Source material Start Marker
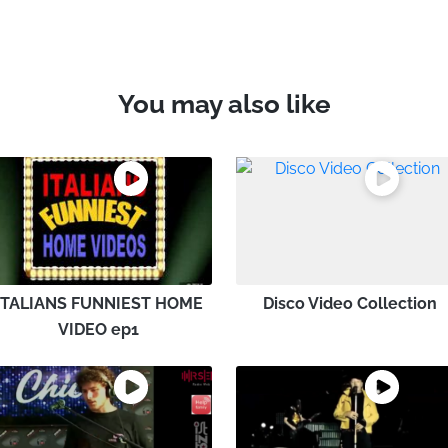
You may also like
ITALIANS FUNNIEST HOME
Disco Video Collection
VIDEO ep1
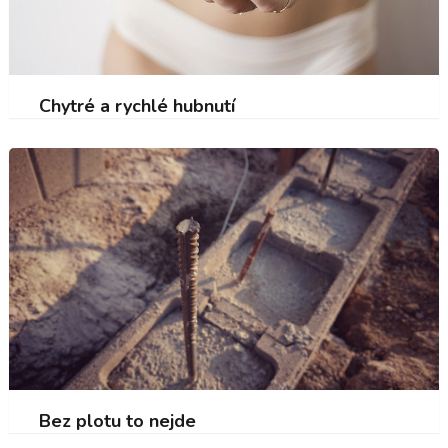
Chytré a rychlé hubnutí
Bez plotu to nejde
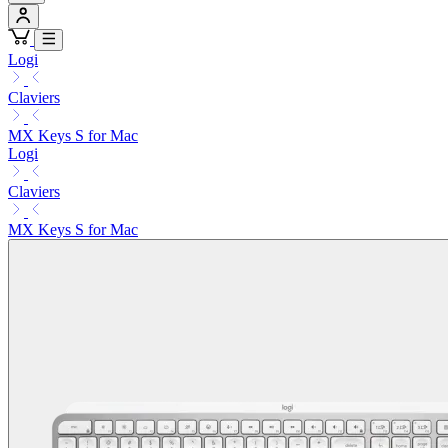
Logi
Claviers
MX Keys S for Mac
Logi
Claviers
MX Keys S for Mac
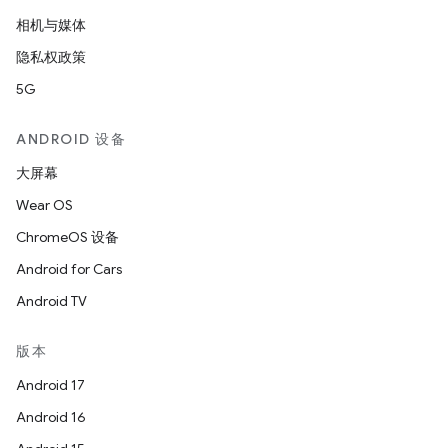
相机与媒体
隐私权政策
5G
ANDROID 设备
大屏幕
Wear OS
ChromeOS 设备
Android for Cars
Android TV
版本
Android 17
Android 16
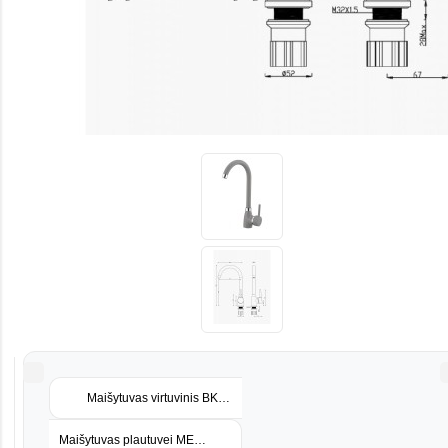
Maišytuvas virtuvinis BKZ 303 beige
Maišytuvas plautuvei METALICA 105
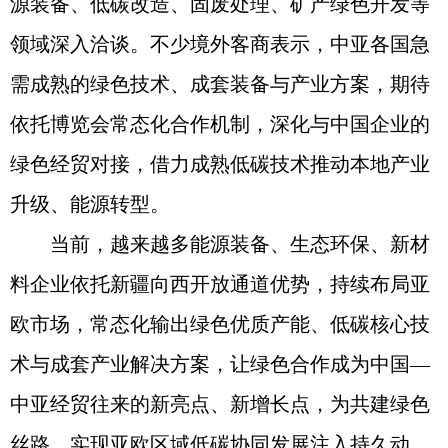
源装备、低碳改造、固废处理、矿产绿色开发等
领域深入洽谈。不少境外客商表示，中亚各国急
需成熟的绿色技术、成套装备与产业方案，期待
依托博览会常态化合作机制，深化与中国企业的
绿色经贸对接，借力成熟低碳技术推动本地产业
升级、能源转型。
当前，越来越多能源装备、生态环保、新材
料企业依托新疆向西开放通道优势，持续布局亚
欧市场，常态化输出绿色优质产能、低碳核心技
术与成套产业解决方案，让绿色合作成为中国—
中亚经贸往来的新亮点、新增长点，为共建绿色
丝路、实现亚欧区域低碳协同发展注入持久动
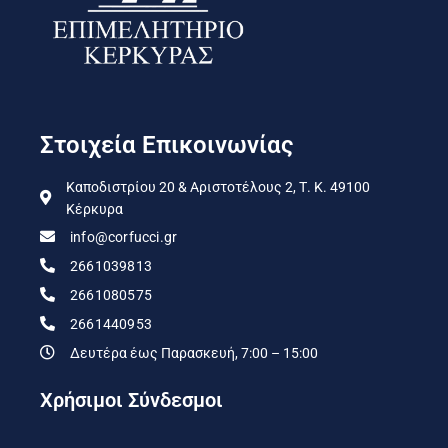
Στοιχεία Επικοινωνίας
Καποδιστρίου 20 & Αριστοτέλους 2, Τ. Κ. 49100
Κέρκυρα
info@corfucci.gr
2661039813
2661080575
2661440953
Δευτέρα έως Παρασκευή, 7:00 – 15:00
Χρήσιμοι Σύνδεσμοι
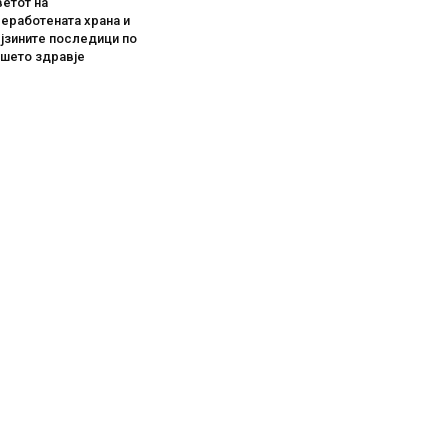
етот на
еработената храна и
јзините последици по
ашето здравје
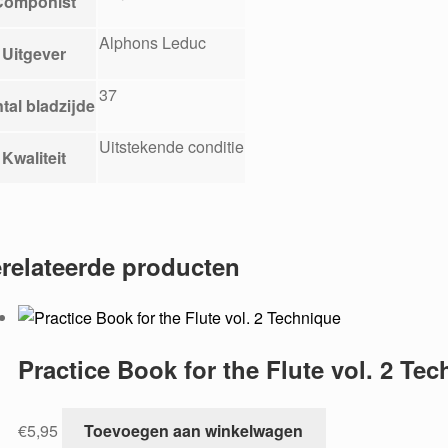
Componist
Alphons Leduc
Uitgever
37
tal bladzijde
Uitstekende conditie
Kwaliteit
relateerde producten
Practice Book for the Flute vol. 2 Te
€
5,95
Toevoegen aan winkelwagen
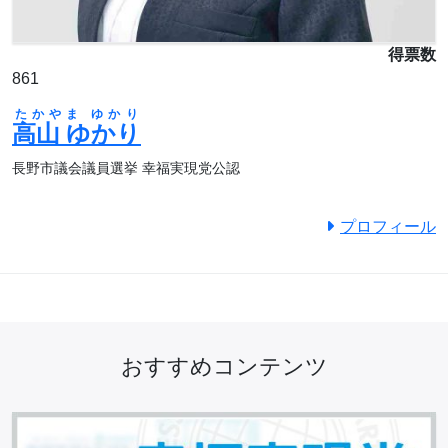
得票数
861
たかやま ゆかり
高山 ゆかり
長野市議会議員選挙 幸福実現党公認
プロフィール
おすすめコンテンツ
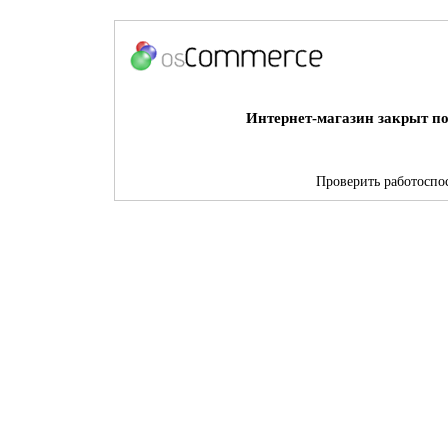
Интернет-магазин закрыт по
Проверить работоспос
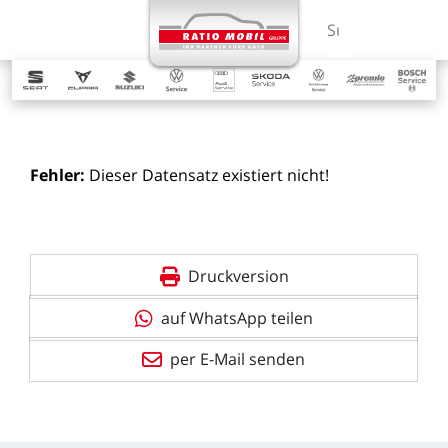
MENÜ
Suchbegriff ein
Fehler:
Dieser
Datensatz
existiert
nicht!
Druckversion
auf WhatsApp teilen
per E-Mail senden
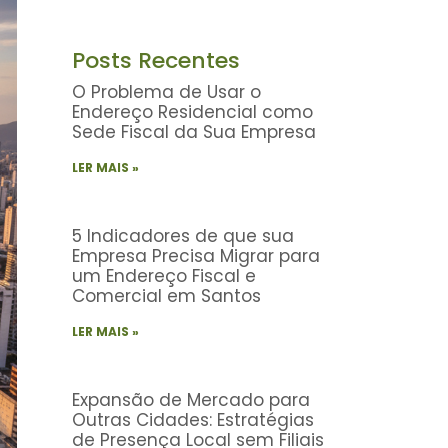
Posts Recentes
O Problema de Usar o
Endereço Residencial como
Sede Fiscal da Sua Empresa
LER MAIS »
5 Indicadores de que sua
Empresa Precisa Migrar para
um Endereço Fiscal e
Comercial em Santos
LER MAIS »
Expansão de Mercado para
Outras Cidades: Estratégias
de Presença Local sem Filiais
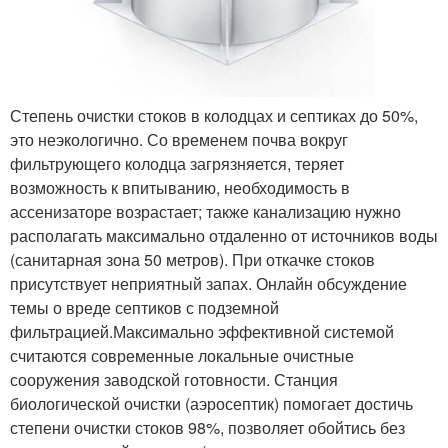
Степень очистки стоков в колодцах и септиках до 50%,
это неэкологично. Со временем почва вокруг
фильтрующего колодца загрязняется, теряет
возможность к впитыванию, необходимость в
ассенизаторе возрастает; также канализацию нужно
располагать максимально отдаленно от источников воды
(санитарная зона 50 метров). При откачке стоков
присутствует неприятный запах. Онлайн обсуждение
темы о вреде септиков с подземной
фильтрацией.Максимально эффективной системой
считаются современные локальные очистные
сооружения заводской готовности. Станция
биологической очистки (аэросептик) помогает достичь
степени очистки стоков 98%, позволяет обойтись без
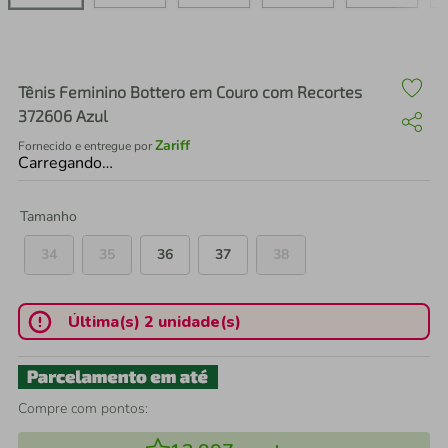
air fryer
4
º
iphone
5
º
Tênis Feminino Bottero em Couro com Recortes
372606 Azul
Zariff
Fornecido e entregue por
Carregando…
Tamanho
34
35
36
37
38
Última(s) 2 unidade(s)
Compre com pontos:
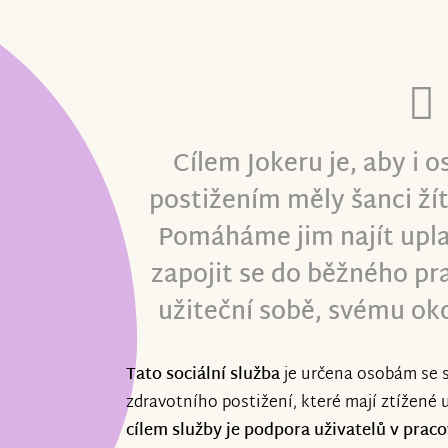
Cílem Jokeru je, aby i 
postižením měly šanci ží
Pomáháme jim najít upla
zapojit se do běžného pr
užiteční sobě, svému okol
Tato sociální služba
je určena osobám se 
zdravotního postižení, které mají ztížené 
cílem služby je podpora uživatelů v prac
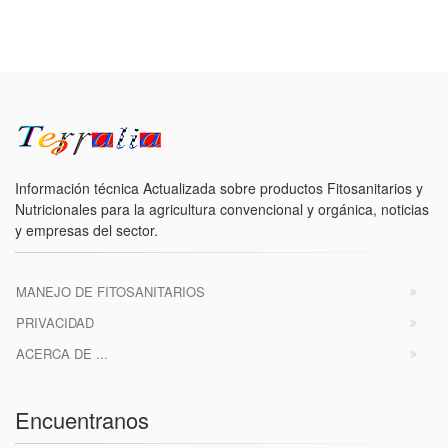
Información técnica Actualizada sobre productos Fitosanitarios y
Nutricionales para la agricultura convencional y orgánica, noticias
y empresas del sector.
MANEJO DE FITOSANITARIOS
PRIVACIDAD
ACERCA DE ...
Encuentranos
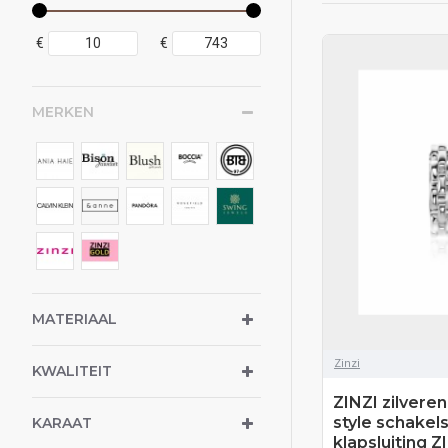
€
€
MERKEN
MATERIAAL
Zinzi
KWALITEIT
ZINZI zilvere
style schakel
KARAAT
klapsluiting 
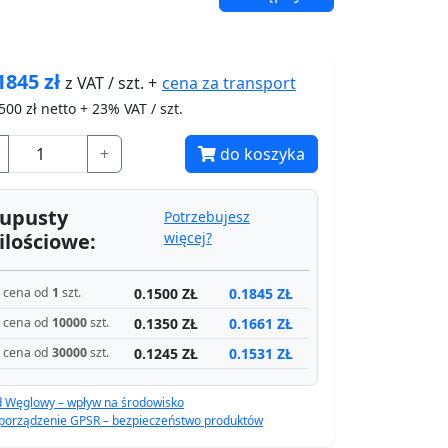
1845
zł
cena za
transport
z VAT / szt. +
500
zł netto + 23% VAT / szt.
+
do koszyka
upusty
Potrzebujesz
ilościowe:
więcej?
0.1500 ZŁ
0.1845 ZŁ
cena od
1
szt.
0.1350 ZŁ
0.1661 ZŁ
cena od
10000
szt.
0.1245 ZŁ
0.1531 ZŁ
cena od
30000
szt.
d Węglowy – wpływ na środowisko
porządzenie GPSR – bezpieczeństwo produktów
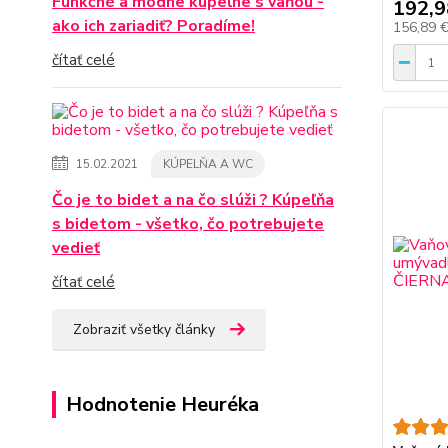
Funkčné a módne kúpeľne s vaňou -
192,9
ako ich zariadiť? Poradíme!
156,89 
čítať celé
15.02.2021
KÚPELŇA A WC
Čo je to bidet a na čo slúži ? Kúpeľňa
s bidetom - všetko, čo potrebujete
vedieť
čítať celé
Zobraziť všetky články
Hodnotenie Heuréka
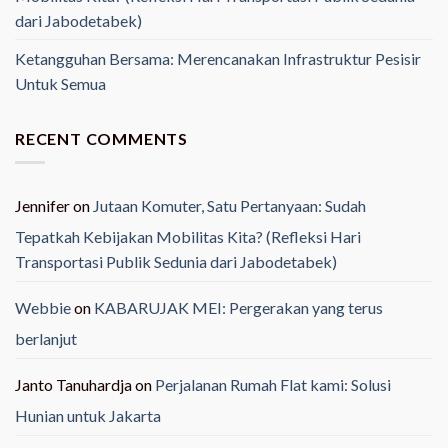
dari Jabodetabek)
Ketangguhan Bersama: Merencanakan Infrastruktur Pesisir
Untuk Semua
RECENT COMMENTS
Jennifer
on
Jutaan Komuter, Satu Pertanyaan: Sudah
Tepatkah Kebijakan Mobilitas Kita? (Refleksi Hari
Transportasi Publik Sedunia dari Jabodetabek)
Webbie
on
KABARUJAK MEI: Pergerakan yang terus
berlanjut
Janto Tanuhardja
on
Perjalanan Rumah Flat kami: Solusi
Hunian untuk Jakarta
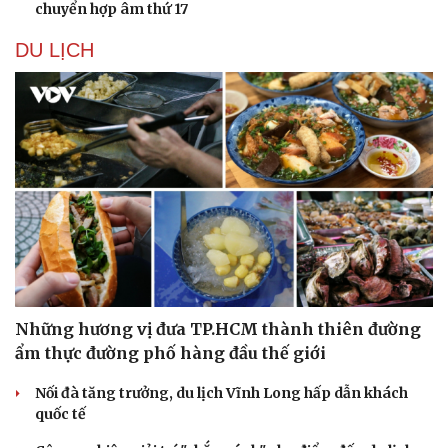
chuyển hợp âm thứ 17
DU LỊCH
Những hương vị đưa TP.HCM thành thiên đường
ẩm thực đường phố hàng đầu thế giới
Nối đà tăng trưởng, du lịch Vĩnh Long hấp dẫn khách
quốc tế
Source material End Marker
Your objective: Reproduce the text read from all the records, substituting "Keyboards" for every occurrence of "Claviers" and keeping everything else unchanged. Leave the pictures out of your answer.

Answer box:
You may also like
ITALIANS FUNNIEST HOME
Disco Video Collection
VIDEO ep1
Chytré a rychlé hubnutí
Bez plotu to nejde
Logi
Keyboards
MX Keys S for Mac
Logi
Keyboards
MX Keys S for Mac
相机与媒体
隐私权政策
5G
ANDROID 设备
大屏幕
Wear OS
ChromeOS 设备
Android for Cars
Android TV
版本
Android 17
Android 16
Maišytuvas virtuvinis BKZ 303 beige
Maišytuvas plautuvei METALICA 105
源装备、低碳改造、固废处理、矿产绿色开发等
领域深入洽谈。不少境外客商表示，中亚各国急
需成熟的绿色技术、成套装备与产业方案，期待
依托博览会常态化合作机制，深化与中国企业的
绿色经贸对接，借力成熟低碳技术推动本地产业
升级、能源转型。
当前，越来越多能源装备、生态环保、新材
料企业依托新疆向西开放通道优势，持续布局亚
欧市场，常态化输出绿色优质产能、低碳核心技
术与成套产业解决方案，让绿色合作成为中国—
中亚经贸往来的新亮点、新增长点，为共建绿色
丝路、实现亚欧区域低碳协同发展注入持久动
Στοιχεία Επικοινωνίας
Καποδιστρίου 20 & Αριστοτέλους 2, Τ. Κ. 49100
Κέρκυρα
info@corfucci.gr
2661039813
2661080575
2661440953
Δευτέρα έως Παρασκευή, 7:00 – 15:00
Χρήσιμοι Σύνδεσμοι
етот на
еработената храна и
јзините последици по
ашето здравје
Componist
Alphons Leduc
Uitgever
37
tal bladzijde
Uitstekende conditie
Kwaliteit
relateerde producten
Practice Book for the Flute vol. 2 Te
€
5,95
Toevoegen aan winkelwagen
得票数
861
たかやま ゆかり
高山 ゆかり
長野市議会議員選挙 幸福実現党公認
プロフィール
おすすめコンテンツ
Интернет-магазин закрыт по
Проверить работоспос
MENÜ
Suchbegriff ein
Fehler:
Dieser
Datensatz
existiert
nicht!
Druckversion
auf WhatsApp teilen
per E-Mail senden
Posts Recentes
O Problema de Usar o
Endereço Residencial como
Sede Fiscal da Sua Empresa
LER MAIS »
5 Indicadores de que sua
Empresa Precisa Migrar para
um Endereço Fiscal e
Comercial em Santos
LER MAIS »
Expansão de Mercado para
Outras Cidades: Estratégias
de Presença Local sem Filiais
Степень очистки стоков в колодцах и септиках до 50%,
это неэкологично. Со временем почва вокруг
фильтрующего колодца загрязняется, теряет
возможность к впитыванию, необходимость в
ассенизаторе возрастает; также канализацию нужно
располагать максимально отдаленно от источников воды
(санитарная зона 50 метров). При откачке стоков
присутствует неприятный запах. Онлайн обсуждение
темы о вреде септиков с подземной
фильтрацией.Максимально эффективной системой
считаются современные локальные очистные
сооружения заводской готовности. Станция
биологической очистки (аэросептик) помогает достичь
степени очистки стоков 98%, позволяет обойтись без
air fryer
4
º
iphone
5
º
Tênis Feminino Bottero em Couro com Recortes
372606 Azul
Zariff
Fornecido e entregue por
Carregando…
Tamanho
34
35
36
37
38
Última(s) 2 unidade(s)
Compre com pontos:
Cílem Jokeru je, aby i 
postižením měly šanci ží
Pomáháme jim najít upla
zapojit se do běžného pr
užiteční sobě, svému okol
Tato sociální služba
je určena osobám se 
zdravotního postižení, které mají ztížené 
cílem služby je podpora uživatelů v prac
Información técnica Actualizada sobre productos Fitosanitarios y
Nutricionales para la agricultura convencional y orgánica, noticias
y empresas del sector.
MANEJO DE FITOSANITARIOS
PRIVACIDAD
ACERCA DE ...
Encuentranos
€
€
MERKEN
MATERIAAL
Zinzi
KWALITEIT
ZINZI zilvere
style schakel
KARAAT
klapsluiting 
1845
zł
cena za
transport
z VAT / szt. +
500
zł netto + 23% VAT / szt.
+
do koszyka
upusty
Potrzebujesz
ilościowe:
więcej?
0.1500 ZŁ
0.1845 ZŁ
cena od
1
szt.
0.1350 ZŁ
0.1661 ZŁ
cena od
10000
szt.
0.1245 ZŁ
0.1531 ZŁ
cena od
30000
szt.
d Węglowy – wpływ na środowisko
porządzenie GPSR – bezpieczeństwo produktów
Funkčné a módne kúpeľne s vaňou -
192,9
ako ich zariadiť? Poradíme!
156,89 
čítať celé
15.02.2021
KÚPELŇA A WC
Čo je to bidet a na čo slúži ? Kúpeľňa
s bidetom - všetko, čo potrebujete
vedieť
čítať celé
Zobraziť všetky články
Hodnotenie Heuréka
dari Jabodetabek)
Ketangguhan Bersama: Merencanakan Infrastruktur Pesisir
Untuk Semua
RECENT COMMENTS
Jennifer
on
Jutaan Komuter, Satu Pertanyaan: Sudah
Tepatkah Kebijakan Mobilitas Kita? (Refleksi Hari
Transportasi Publik Sedunia dari Jabodetabek)
Webbie
on
KABARUJAK MEI: Pergerakan yang terus
berlanjut
Janto Tanuhardja
on
Perjalanan Rumah Flat kami: Solusi
Hunian untuk Jakarta
chuyển hợp âm thứ 17
DU LỊCH
Những hương vị đưa TP.HCM thành thiên đường
ẩm thực đường phố hàng đầu thế giới
Nối đà tăng trưởng, du lịch Vĩnh Long hấp dẫn khách
quốc tế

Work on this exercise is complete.